|Education||BS, Towson University|
The gut and Gut Associated Lymphoid Tissue (GALT), which include both mucosal lymphoid structures of and the draining lymph nodes of the gut, is the largest immunological site in the human body. An early hallmark of HIV infection is rapid depletion of CD4+ T cells from the GALT. During acute and chronic HIV infection infected individuals exhibit enteropathy not unlike those presented in IBD disorders.

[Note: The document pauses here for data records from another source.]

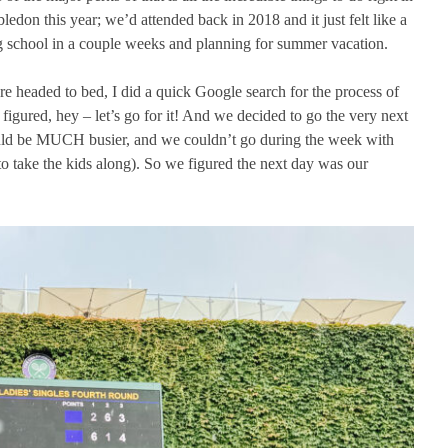
don this year; we’d attended back in 2018 and it just felt like a
ing school in a couple weeks and planning for summer vacation.
e headed to bed, I did a quick Google search for the process of
 figured, hey – let’s go for it! And we decided to go the very next
uld be MUCH busier, and we couldn’t go during the week with
o take the kids along). So we figured the next day was our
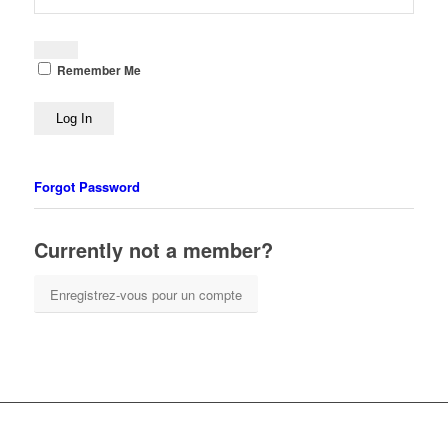
Remember Me
Forgot Password
Currently not a member?
Enregistrez-vous pour un compte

The goals of my project are to understand how Simian Immunodeficiency Virus (SIV) causes disease in the gut of our Macaque models of HIV and how it contributes to overall SIV disease progression. Of specific interest is how Leukocytes in the gut change in response to SIV infection including their number, surface marker composition, and functionality. Understanding of various cytokine cascades in the gut which involve both innate and acquired immunity are being investigated through gene expression assays. Additionally, serotonin metabolism dysregulation is of particular interest in our lab as it is thought to contribute to HIV associated neurological disease (HAND). The gut is a major site of serotonin synthesis and may play a role in this overall serotonin dysregulation through modulation of Indoleamine 2,3 dioxygenase (IDO) and/or other tryptophan dioxygenases. We are studying this through evaluation of multiple genes along the Kynurenine pathway.
Some of the approaches used in our studies include: Fluorescence-activated cell sorting (FACS) analysis, Viral Outgrowth Assays, Immunohistochemistry (IHC), real-time PCR, digital droplet pcr (ddPCR), Nanostring nCounter(R) technology, Matrix-assisted laser desorption/ionization Time of Flight tandem Mass Spectrometry (MALDI Tof/Tof MS), and Triple Quadrupole Gas Chromatography Mass Spectrometry (GC/MS).